» WHAT YOU NEED TO DO: In the earnings call transcript, who is listed as the CFO of Slate Retail REIT?
::: PASSAGE PROVIDED
U.S. Markets closed

Edited Transcript of SRT.UN.TO earnings conference call or presentation 31-Jul-19 1:00pm GMT

Q2 2019 Slate Retail REIT Earnings Call

Toronto Aug 5, 2019 (Thomson StreetEvents) -- Edited Transcript of Slate Retail REIT earnings conference call or presentation Wednesday, July 31, 2019 at 1:00:00pm GMT

TEXT version of Transcript

================================================================================

Corporate Participants

================================================================================

* Greg Stevenson

Slate Retail REIT - CEO

* Madeline Sarracini

Slate Retail REIT - Analyst, Business Development & IR

* Robert Armstrong

Slate Retail REIT - CFO

================================================================================

Conference Call Participants

================================================================================

* Himanshu Gupta

GMP Securities L.P., Research Division - VP & Equity Research Analyst

* Pammi Bir

RBC Capital Markets, LLC, Research Division - Analyst

* Sumayya Hussain

CIBC Capital Markets, Research Division - Associate

================================================================================

Presentation

--------------------------------------------------------------------------------

Operator [1]

--------------------------------------------------------------------------------

Good morning. My name is Marryama, and I will be your conference operator today. At this time, I would like to welcome everyone to the Slate Retail REIT Second Quarter 2019 Financial Results Conference Call. (Operator Instructions) Thank you.

I would now like to turn the call over to Madeline Sarracini, Investor Relations. You may begin your conference.
::::::
::: SUPPLIED ENTRIES
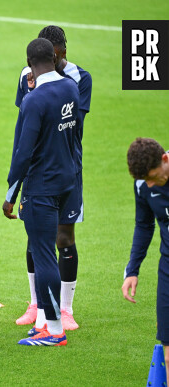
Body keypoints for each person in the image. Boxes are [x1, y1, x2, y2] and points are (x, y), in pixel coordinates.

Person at [14, 25, 92, 331]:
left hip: (67, 168)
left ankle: (65, 308)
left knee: (64, 237)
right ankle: (37, 304)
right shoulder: (26, 75)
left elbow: (74, 126)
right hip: (36, 171)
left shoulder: (79, 78)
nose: (64, 56)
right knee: (37, 237)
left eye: (65, 51)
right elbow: (26, 120)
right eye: (60, 52)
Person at [3, 37, 79, 346]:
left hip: (41, 187)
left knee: (44, 255)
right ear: (54, 57)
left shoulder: (34, 100)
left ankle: (54, 329)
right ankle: (49, 323)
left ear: (30, 63)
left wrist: (11, 193)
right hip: (66, 182)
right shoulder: (71, 88)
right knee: (49, 251)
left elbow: (23, 152)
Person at [123, 137, 169, 386]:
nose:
::::::
» TASK OUTPUT: Robert Armstrong